## Stored data:
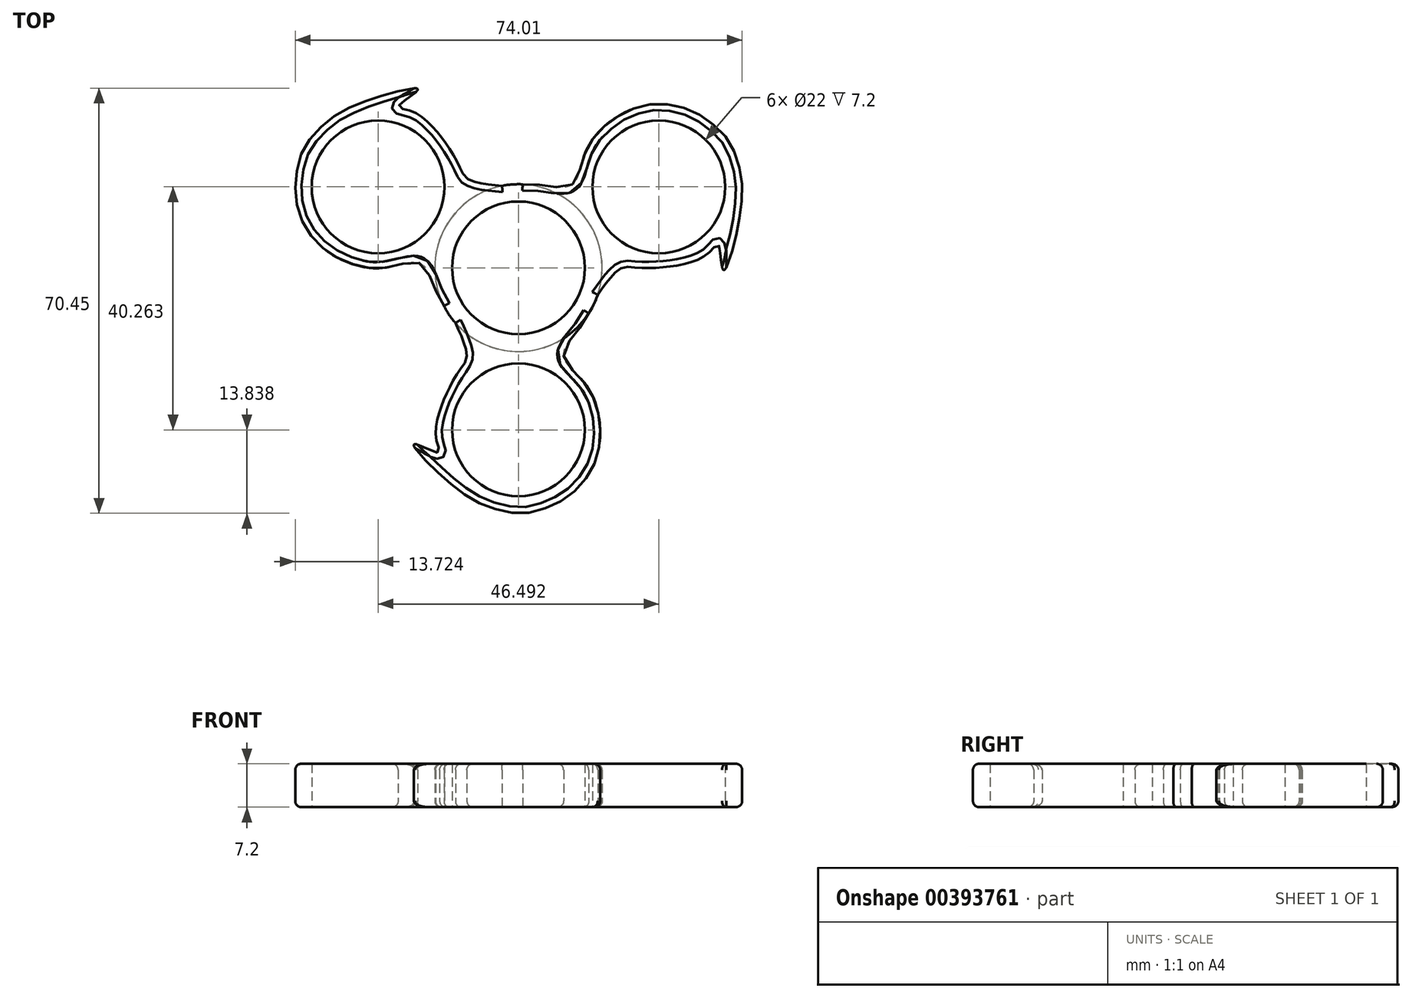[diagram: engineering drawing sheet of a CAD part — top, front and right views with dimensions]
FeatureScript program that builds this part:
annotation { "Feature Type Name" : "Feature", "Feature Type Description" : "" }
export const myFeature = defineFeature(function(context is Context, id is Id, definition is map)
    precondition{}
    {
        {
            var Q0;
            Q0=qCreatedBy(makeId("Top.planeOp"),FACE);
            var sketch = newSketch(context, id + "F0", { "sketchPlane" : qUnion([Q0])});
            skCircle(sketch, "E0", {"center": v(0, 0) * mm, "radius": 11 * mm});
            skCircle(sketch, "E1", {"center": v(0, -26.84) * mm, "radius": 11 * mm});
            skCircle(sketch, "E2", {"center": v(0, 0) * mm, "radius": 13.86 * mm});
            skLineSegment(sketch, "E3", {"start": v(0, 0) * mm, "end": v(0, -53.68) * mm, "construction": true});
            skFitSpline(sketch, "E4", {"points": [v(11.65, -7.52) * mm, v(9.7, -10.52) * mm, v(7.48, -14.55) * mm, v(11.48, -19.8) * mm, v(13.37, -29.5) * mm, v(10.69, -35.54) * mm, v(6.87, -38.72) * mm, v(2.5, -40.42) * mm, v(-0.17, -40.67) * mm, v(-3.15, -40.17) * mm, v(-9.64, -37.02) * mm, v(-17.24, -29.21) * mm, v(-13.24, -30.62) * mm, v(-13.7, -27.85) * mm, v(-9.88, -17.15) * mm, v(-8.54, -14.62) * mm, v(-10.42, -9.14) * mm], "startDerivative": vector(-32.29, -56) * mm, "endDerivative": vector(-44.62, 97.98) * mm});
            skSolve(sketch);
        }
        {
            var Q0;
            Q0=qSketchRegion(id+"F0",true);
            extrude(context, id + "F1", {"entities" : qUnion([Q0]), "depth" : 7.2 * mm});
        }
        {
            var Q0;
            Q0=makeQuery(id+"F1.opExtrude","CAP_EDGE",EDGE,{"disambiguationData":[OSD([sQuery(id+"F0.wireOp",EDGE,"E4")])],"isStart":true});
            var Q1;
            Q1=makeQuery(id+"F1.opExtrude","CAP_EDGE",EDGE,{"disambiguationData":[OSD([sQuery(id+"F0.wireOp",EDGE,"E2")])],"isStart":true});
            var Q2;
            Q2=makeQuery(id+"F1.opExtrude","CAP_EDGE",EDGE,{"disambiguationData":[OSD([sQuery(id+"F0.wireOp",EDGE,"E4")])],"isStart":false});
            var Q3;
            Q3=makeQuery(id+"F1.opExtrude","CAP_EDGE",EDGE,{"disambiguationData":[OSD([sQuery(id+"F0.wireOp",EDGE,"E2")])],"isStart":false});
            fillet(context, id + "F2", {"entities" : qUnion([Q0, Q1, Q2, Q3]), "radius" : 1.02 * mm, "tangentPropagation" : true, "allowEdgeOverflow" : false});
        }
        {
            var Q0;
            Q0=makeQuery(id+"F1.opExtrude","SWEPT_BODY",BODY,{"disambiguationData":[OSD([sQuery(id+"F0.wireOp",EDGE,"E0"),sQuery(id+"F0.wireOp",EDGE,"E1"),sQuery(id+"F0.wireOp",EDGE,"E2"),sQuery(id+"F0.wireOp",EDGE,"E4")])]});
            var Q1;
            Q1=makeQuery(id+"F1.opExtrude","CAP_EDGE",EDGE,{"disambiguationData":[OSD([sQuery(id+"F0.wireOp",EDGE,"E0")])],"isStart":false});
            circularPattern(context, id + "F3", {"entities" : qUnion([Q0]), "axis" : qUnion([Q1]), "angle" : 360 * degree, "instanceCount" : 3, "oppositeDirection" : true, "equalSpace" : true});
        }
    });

## STATED GOAL:
Which lines of the data above contain the string "center"? Gather each of them, matching case exactly.

## RESPONSE:
            skCircle(sketch, "E0", {"center": v(0, 0) * mm, "radius": 11 * mm});
            skCircle(sketch, "E1", {"center": v(0, -26.84) * mm, "radius": 11 * mm});
            skCircle(sketch, "E2", {"center": v(0, 0) * mm, "radius": 13.86 * mm});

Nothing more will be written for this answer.